■ TÂCHE ASSIGNÉE
Recopiez sans rien changer le passage de l'article sur la démission de Rod Phillips qui commence aux mots «Le premier ministre» et s'arrête après les mots «contre la COVID-19.».

■ TEXTE À EXAMINER

#####

Le conte de deux pandémies: Le ministre des Finances de l'Ontario passe ses vacances au soleil alors que les travailleurs sont infectés et meurent

La démission forcée jeudi dernier de Rod Phillips, le ministre des Finances du gouvernement progressiste-conservateur de l'Ontario, a démontré dans une égale mesure le dédain de l'élite dirigeante envers la population et son hypocrisie quant à sa gestion de la pandémie de COVID-19. L'affaire a profondément discrédité les déclarations de la classe dirigeante canadienne, amplifiées par les grands médias et les syndicats, selon lesquelles «nous sommes tous dans le même bateau».

Le premier ministre Doug Ford a été forcé d'accepter la démission de Phillips après qu'il ait été rendu public que le ministre des Finances avait passé plus de deux semaines de vacances dans un luxueux centre de villégiature pour les ultra-riches dans les Caraïbes. Ceci au moment même où son gouvernement appelait tout le monde à rester chez soi pendant les vacances pour combattre la propagation du virus, et devait introduire de nouvelles «mesures de confinement» contre la COVID-19.

Phillips, l'ancien PDG de Morneau-Shepell et président de Postmedia, s'est envolé avec sa femme le 13 décembre pour St-Barts, où les villas les plus chères se louent à 50.000 dollars la nuit. La famille Phillips se serait installée dans un logement plus modeste à un peu plus de 1100 dollars par nuit.

Pendant ses vacances, Phillips a continué à tweeter des photos de lui visitant des petites entreprises en Ontario, et une vidéo de la veille de Noël dans laquelle il a posé sur un fond hivernal tout en louant le travail des travailleurs de la santé de première ligne pendant la pandémie.

#####

■ Entrées de données enregistrées
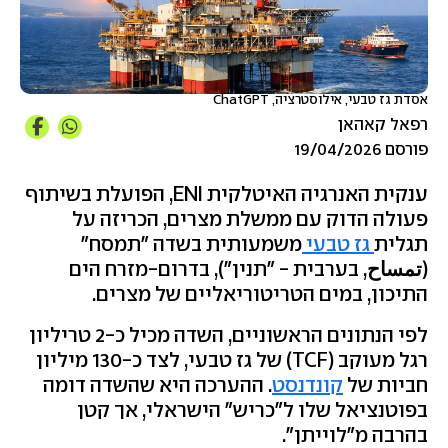
אסדת גז טבעי, אילוסטרציה, ChatGPT
רפאל קאהאן
פורסם 19/04/2026
ענקית האנרגיה האיטלקית ENI, הפועלת בשיתוף
פעולה הדוק עם ממשלת מצרים, הכריזה על
תגלית
גז טבעי
משמעותית בשדה "תמסח"
(
تمسا
ح
, בערבית - "תנין"), בדרום-מזרח הים
התיכון, במים הטריטוריאליים של מצרים.
לפי הנתונים הראשוניים, השדה מכיל כ-2 טריליון
רגל מעוקב (TCF) של גז טבעי, לצד כ-130 מיליון
חביות של
קונדנסט
. ההערכה היא שהשדה דומה
בפוטנציאל שלו ל"כריש" הישראלי, אך קטן
בהרבה מ"לוייתן".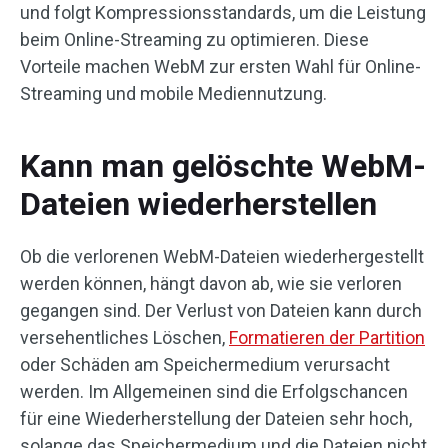
und folgt Kompressionsstandards, um die Leistung
beim Online-Streaming zu optimieren. Diese
Vorteile machen WebM zur ersten Wahl für Online-
Streaming und mobile Mediennutzung.
Kann man gelöschte WebM-
Dateien wiederherstellen
Ob die verlorenen WebM-Dateien wiederhergestellt
werden können, hängt davon ab, wie sie verloren
gegangen sind. Der Verlust von Dateien kann durch
versehentliches Löschen,
Formatieren der Partition
oder Schäden am Speichermedium verursacht
werden. Im Allgemeinen sind die Erfolgschancen
für eine Wiederherstellung der Dateien sehr hoch,
solange das Speichermedium und die Dateien nicht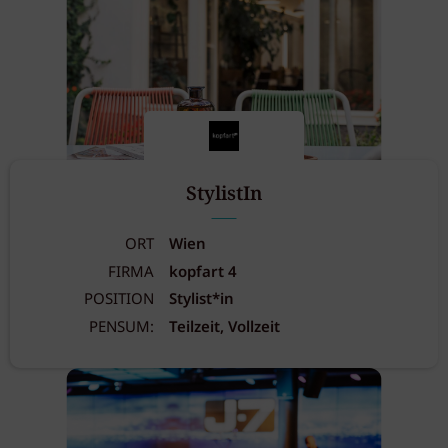
StylistIn
ORT
Wien
FIRMA
kopfart 4
POSITION
Stylist*in
PENSUM:
Teilzeit, Vollzeit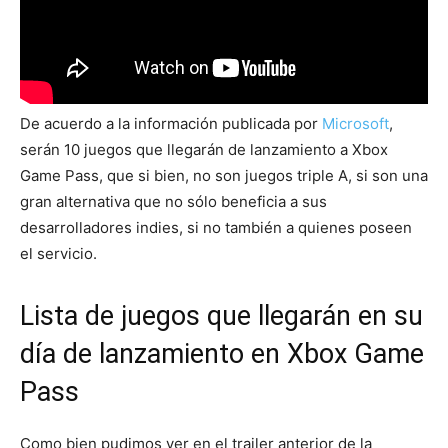
De acuerdo a la información publicada por
Microsoft
,
serán 10 juegos que llegarán de lanzamiento a Xbox
Game Pass, que si bien, no son juegos triple A, si son una
gran alternativa que no sólo beneficia a sus
desarrolladores indies, si no también a quienes poseen
el servicio.
Lista de juegos que llegarán en su
día de lanzamiento en Xbox Game
Pass
Como bien pudimos ver en el trailer anterior de la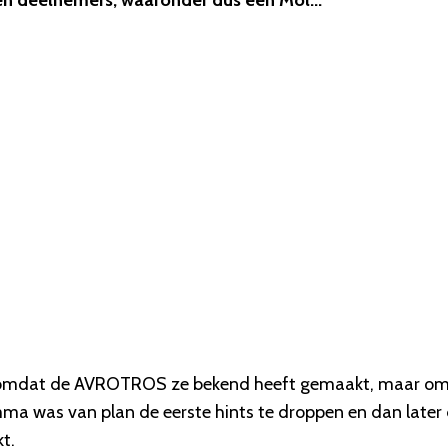
gen deelnemers, waaronder dus één Mol...
iet omdat de AVROTROS ze bekend heeft gemaakt, maar o
mma was van plan de eerste hints te droppen en dan later
t.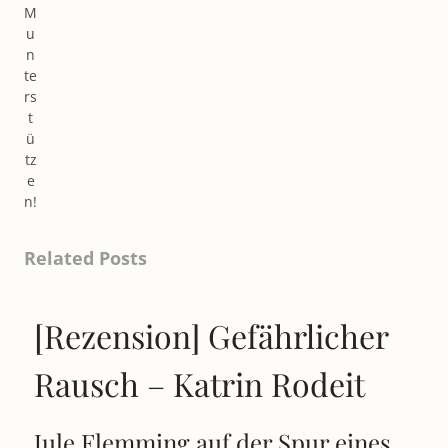
M
u
n
te
rs
t
ü
tz
e
n!
Related Posts
[Rezension] Gefährlicher
Rausch – Katrin Rodeit
Jule Flemming auf der Spur eines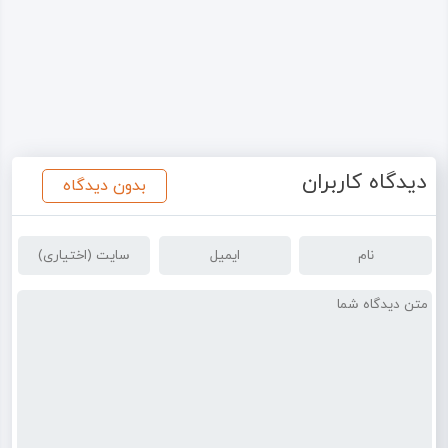
دیدگاه کاربران
بدون دیدگاه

#####

■ RÉSULTAT DE L'EXERCICE
Le premier ministre Doug Ford a été forcé d'accepter la démission de Phillips après qu'il ait été rendu public que le ministre des Finances avait passé plus de deux semaines de vacances dans un luxueux centre de villégiature pour les ultra-riches dans les Caraïbes. Ceci au moment même où son gouvernement appelait tout le monde à rester chez soi pendant les vacances pour combattre la propagation du virus, et devait introduire de nouvelles «mesures de confinement» contre la COVID-19.